Plants absorb particles from the air at the same time they take in carbon dioxide, which is then processed into oxygen due to photosynthesis. Plants are also said to bring positive vibes and help lower stress levels.
So which plants are the best to clean your air? There are several according to NASA but here are my favorite three. All of which are relatively easy to take care of.
- Dracaena (Dragon Tree): With 40 different varieties, you’re sure to find one that matches your decor. They come small or as large as 6-10 feet tall with green, yellow or red foliage. We just bought a huge carefree one from Portland Nursery but I’ve found them often at Ikea for cheap. I dig how funky they look. Dracaena like indirect sunny spots and like watering when the pot is nearly dry. They will even forgive a missed watering. Note — if you have pets that like plants, you might choose a different option as these can be toxic for the furbabies to ingest.
- Bamboo: I like to keep Bamboo in my bathroom. It adds a sense of calm to the room (I take Epsom Salt baths to relax). We have a skylight in our bathroom so light is not an issue either (they like bright light). Bamboo is a superstar for filtering formaldehyde. I prefer lucky Bamboo, which I grow in pebbles with standing water.

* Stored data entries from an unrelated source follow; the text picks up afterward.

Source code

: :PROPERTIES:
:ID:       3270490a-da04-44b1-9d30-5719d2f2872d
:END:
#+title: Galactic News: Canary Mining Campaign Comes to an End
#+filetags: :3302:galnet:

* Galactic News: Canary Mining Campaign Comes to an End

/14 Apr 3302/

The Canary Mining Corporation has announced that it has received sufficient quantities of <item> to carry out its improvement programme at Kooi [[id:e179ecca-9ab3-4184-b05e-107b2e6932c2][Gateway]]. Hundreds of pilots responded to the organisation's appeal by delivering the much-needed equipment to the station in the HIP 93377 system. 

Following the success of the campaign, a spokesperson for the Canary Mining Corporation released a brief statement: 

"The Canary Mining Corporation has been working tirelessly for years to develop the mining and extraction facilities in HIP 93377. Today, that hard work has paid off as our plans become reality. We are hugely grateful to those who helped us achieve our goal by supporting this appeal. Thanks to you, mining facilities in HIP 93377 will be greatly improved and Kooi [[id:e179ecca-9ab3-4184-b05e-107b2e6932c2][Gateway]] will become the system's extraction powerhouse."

- Aloe Vera: The health benefits of Aloe Vera are numerous. Beyond cleaning your air, this plant has been used for ages to alleviate pain, since it has excellent anti-inflammatory properties. Aloe likes bright light and needs deeps watering when the soil is dry. They also produce plantlets or “babies” that can be removed to grow a new aloe plant.
You’d have to try pretty hard to kill these guys so don’t let your “green thumb” or lack there of stop you from adding some green to your life.